- _What you should do_
Name every lawyer listed in the court ruling below and the party each one represents.

- _Quoted passage_
....

COURT OF APPEAL FOR ONTARIO
CITATION: Mann v. Saini, 2014 ONCA 27
DATE: 20140114
DOCKET: C55761
Rouleau, van Rensburg and Benotto JJ.A.
BETWEEN
Gurdev Singh Mann
Appellant (Plaintiff)
and
Gurpal Singh Saini, Joseph Stanford and Karl Stanford
Respondents (Defendants)
Joseph Markin, for the appellant
James S.G. MacDonald, for the respondent Gurpal Saini
E. Anthony Ross Q.C., for the respondents Joseph and Karl Stanford
Heard: January 6, 2014
On appeal from the judgment of Justice Carole J. Brown of the Superior Court of Justice, dated June 13, 2012.
ENDORSEMENT
[1] At trial, the appellant made numerous claims regarding deals with the respondents involving two businesses, CCSI and CASI. The appellant first acquired a 35% interest in both businesses from the respondents sometime in 2003 or early 2004. The appellant also became the President and CEO of both companies. The respondents Saini and Karl Stanford each maintained equal 32.5% interests in the companies (Karl Stanford held the 32.5% interest in trust for his father Joseph), and Joseph Stanford became the head of Customer Service.
[2] A Shareholders’ Agreement was signed in February of 2004. That agreement contained a detailed process for the purchase and sale of the interests held by the appellant, Saini, and Karl Stanford.
[3] In July of 2004, Joseph Stanford resigned as an employee. His son Karl did not relinquish his shares in the companies. However, the appellant and Saini treated their interests in the companies as 50% each. They did not seek any legal advice regarding the effect of Joseph Stanford’s resignation on the ownership of the business.

....

- _Data extract_
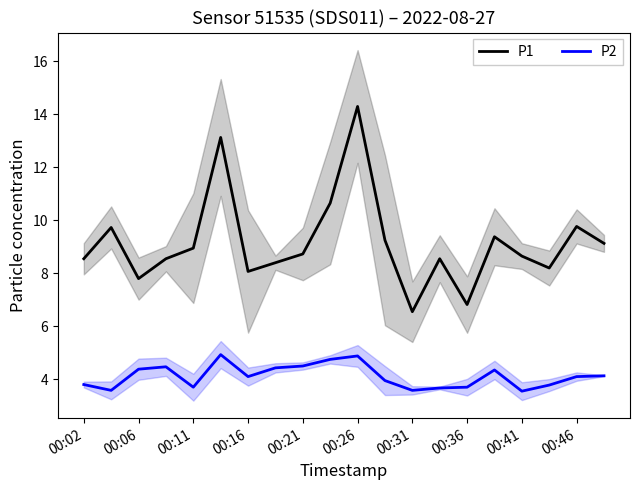

At which label does P2 first exceed 4?

00:06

....

- _Written answer_
- Joseph Markin, for the appellant
- James S.G. MacDonald, for the respondent Gurpal Saini
- E. Anthony Ross Q.C., for the respondents Joseph and Karl Stanford